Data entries
┌──

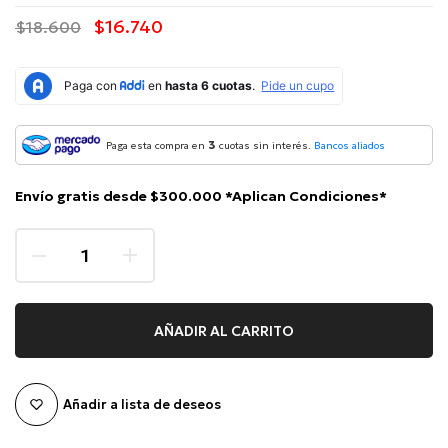
$16.740
$18.600
3
Paga esta compra en
cuotas sin interés.
Bancos aliados
Envío gratis desde $300.000 *Aplican Condiciones*
AÑADIR AL CARRITO
Añadir a lista de deseos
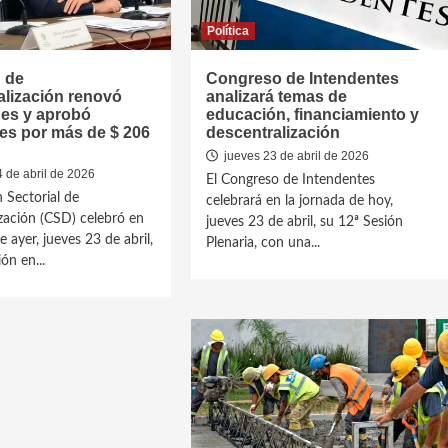
Política
 de
Congreso de Intendentes
alización renovó
analizará temas de
des y aprobó
educación, financiamiento y
es por más de $ 206
descentralización
jueves 23 de abril de 2026
 de abril de 2026
El Congreso de Intendentes
 Sectorial de
celebrará en la jornada de hoy,
zación (CSD) celebró en
jueves 23 de abril, su 12ª Sesión
e ayer, jueves 23 de abril,
Plenaria, con una...
ón en...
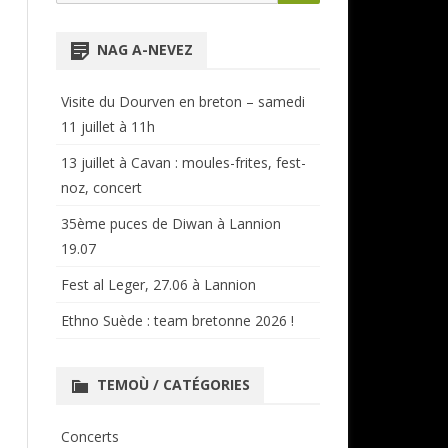
for:
NTENSIVES
ANNUAIRE RÉGIONAL
NAG A-NEVEZ
CERCLES ET BAGADOÙ
Visite du Dourven en breton – samedi
11 juillet à 11h
13 juillet à Cavan : moules-frites, fest-
noz, concert
35ème puces de Diwan à Lannion
19.07
Fest al Leger, 27.06 à Lannion
Ethno Suède : team bretonne 2026 !
TEMOÙ / CATÉGORIES
Concerts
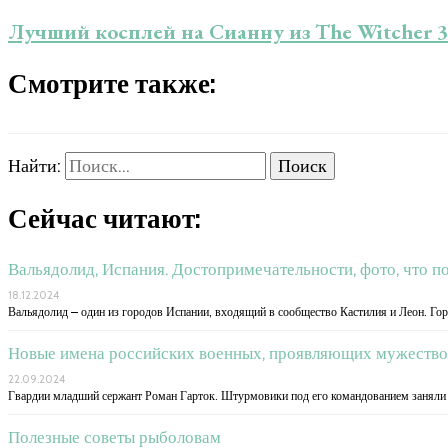
Лучший косплей на Сианну из The Witcher 3
Смотрите также:
Найти:
Сейчас читают:
Вальядолид, Испания. Достопримечательности, фото, что п
18.12.2024
Вальядолид – один из городов Испании, входящий в сообщество Кастилия и Леон. Гор
Новые имена российских военных, проявляющих мужество
22.09.2024
Гвардии младший сержант Роман Гарток. Штурмовики под его командованием заняли 
Полезные советы рыболовам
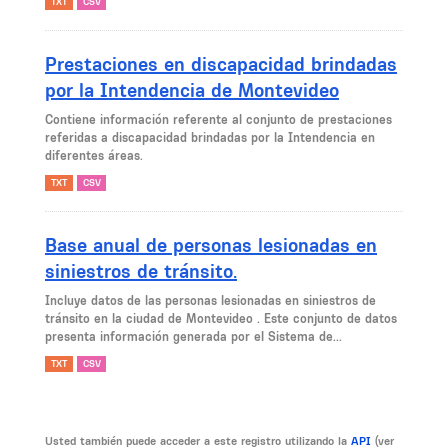
TXT
CSV
Prestaciones en discapacidad brindadas
por la Intendencia de Montevideo
Contiene información referente al conjunto de prestaciones
referidas a discapacidad brindadas por la Intendencia en
diferentes áreas.
TXT
CSV
Base anual de personas lesionadas en
siniestros de tránsito.
Incluye datos de las personas lesionadas en siniestros de
tránsito en la ciudad de Montevideo . Este conjunto de datos
presenta información generada por el Sistema de...
TXT
CSV
Usted también puede acceder a este registro utilizando la
API
(ver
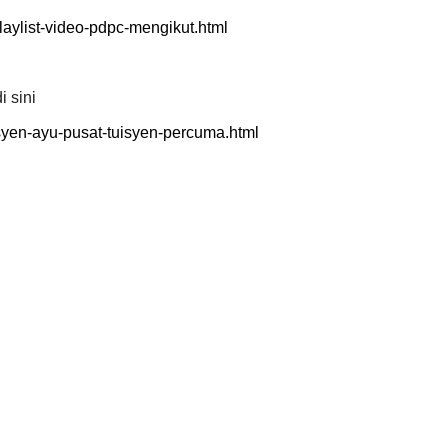
aylist-video-pdpc-mengikut.html
i sini
LIVE
TRANS
syen-ayu-pusat-tuisyen-percuma.html
SIRI 7
🔴 [LIVE] PRINSIP PERAKAUNAN,
PENYE
BEDAH TUNTAS SOALAN 1 TRIAL
OLEH CIKGU ...
Unkno
Yu. Chekgu LK
8 hari yang lalu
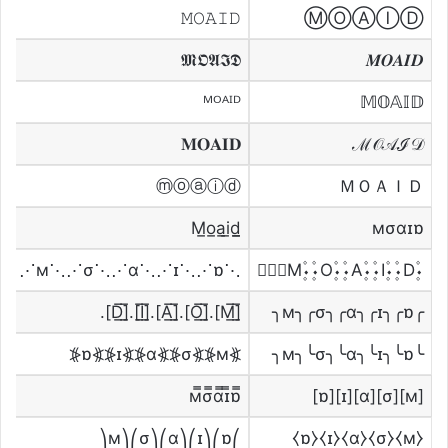
𝙼𝙾𝙰𝙸𝙳
ⓂⓄⒶⒾⒹ
𝕸𝕺𝕬𝕴𝕯
𝑴𝑶𝑨𝑰𝑫
ᴹᴼᴬᴵᴰ
𝕄𝕆𝔸𝕀𝔻
𝐌𝐎𝐀𝐈𝐃
ℳ𝒪𝒜ℐ𝒟
ⓜⓞⓐⓘⓓ
ＭＯＡＩＤ
мσαɪɒ
⋰м⋱⋰σ⋱⋰α⋱⋰ɪ⋱⋰ɒ⋱
۰۪۫M۪۫۰۰۪۫O۪۫۰۰۪۫A۪۫۰۰۪۫I۪۫۰۰۪۫D۪۫۰
[̲̅M̲̅].[̲̅O̲̅].[̲̅A̲̅].[̲̅I̲̅].[̲̅D̲̅].
╭м╮╭σ╮╭α╮╭ɪ╮╭ɒ╮
⦕м⦖⦕σ⦖⦕α⦖⦕ɪ⦖⦕ɒ⦖
╰м╮╰σ╮╰α╮╰ɪ╮╰ɒ╮
[м][σ][α][ɪ][ɒ]
⎛м⎞⎛σ⎞⎛α⎞⎛ɪ⎞⎛ɒ⎞
⧼м⧽⧼σ⧽⧼α⧽⧼ɪ⧽⧼ɒ⧽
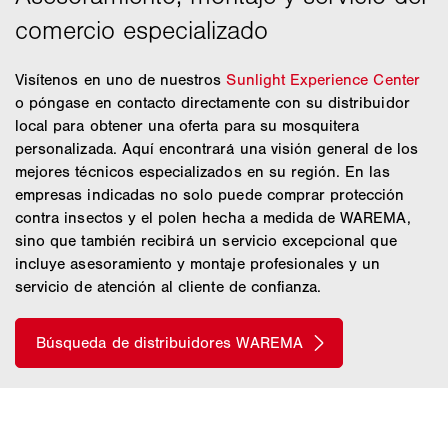
Visítenos en uno de nuestros
Sunlight Experience Center
o póngase en contacto directamente con su distribuidor
local para obtener una oferta para su mosquitera
personalizada. Aquí encontrará una visión general de los
mejores técnicos especializados en su región. En las
empresas indicadas no solo puede comprar protección
contra insectos y el polen hecha a medida de WAREMA,
sino que también recibirá un servicio excepcional que
incluye asesoramiento y montaje profesionales y un
servicio de atención al cliente de confianza.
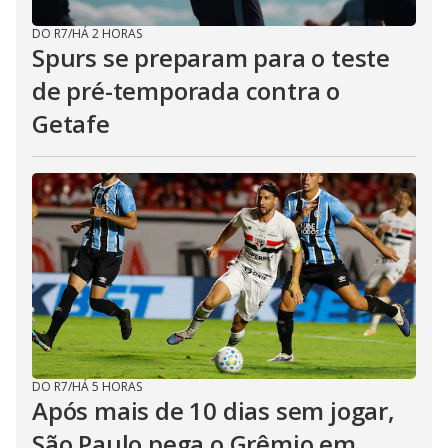
DO R7
/
HÁ 2 HORAS
Spurs se preparam para o teste
de pré-temporada contra o
Getafe
DO R7
/
HÁ 5 HORAS
Após mais de 10 dias sem jogar,
São Paulo pega o Grêmio em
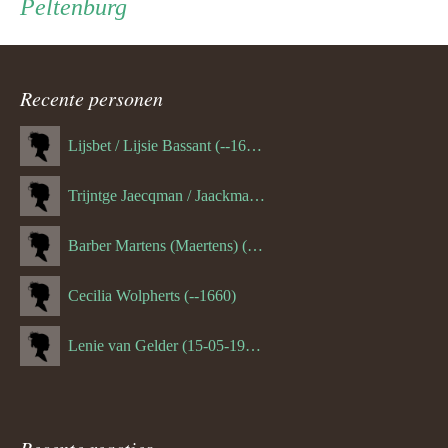
Peltenburg
ouder
navigatie
Recente personen
Lijsbet / Lijsie Bassant (--1687)
Trijntge Jaecqman / Jaackman (--1651)
Barber Martens (Maertens) (--1658)
Cecilia Wolpherts (--1660)
Lenie van Gelder (15-05-1970)
Recente reacties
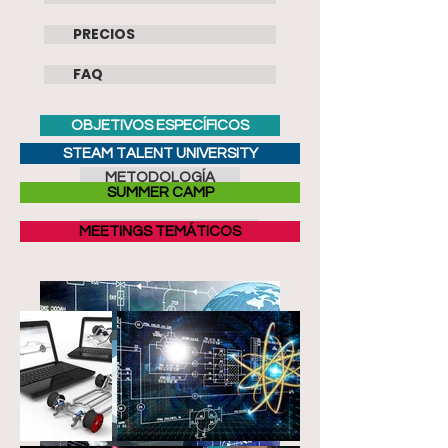
PRECIOS
FAQ
OBJETIVOS ESPECÍFICOS
STEAM TALENT UNIVERSITY
METODOLOGÍA
SUMMER CAMP
CONCEPTOS APLICADOS
MEETINGS TEMÁTICOS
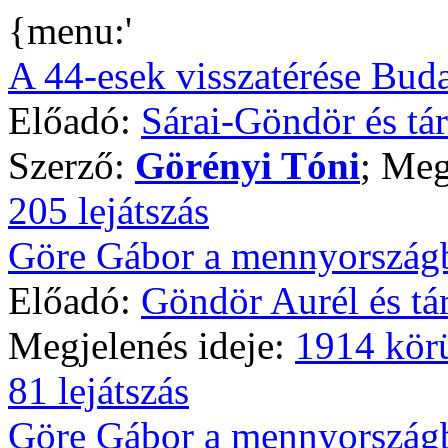
{menu:'
A 44-esek visszatérése Bud
Előadó:
Sárai-Göndör és tá
Szerző:
Görényi Tóni
; Meg
205 lejátszás
Göre Gábor a mennyországba
Előadó:
Göndör Aurél és tár
Megjelenés ideje:
1914 kör
81 lejátszás
Göre Gábor a mennyországba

└──

Could you return all lines from the data above that contain the string "puede"?

**Expected answer**
Usted también puede acceder a este registro utilizando la
empresas indicadas no solo puede comprar protección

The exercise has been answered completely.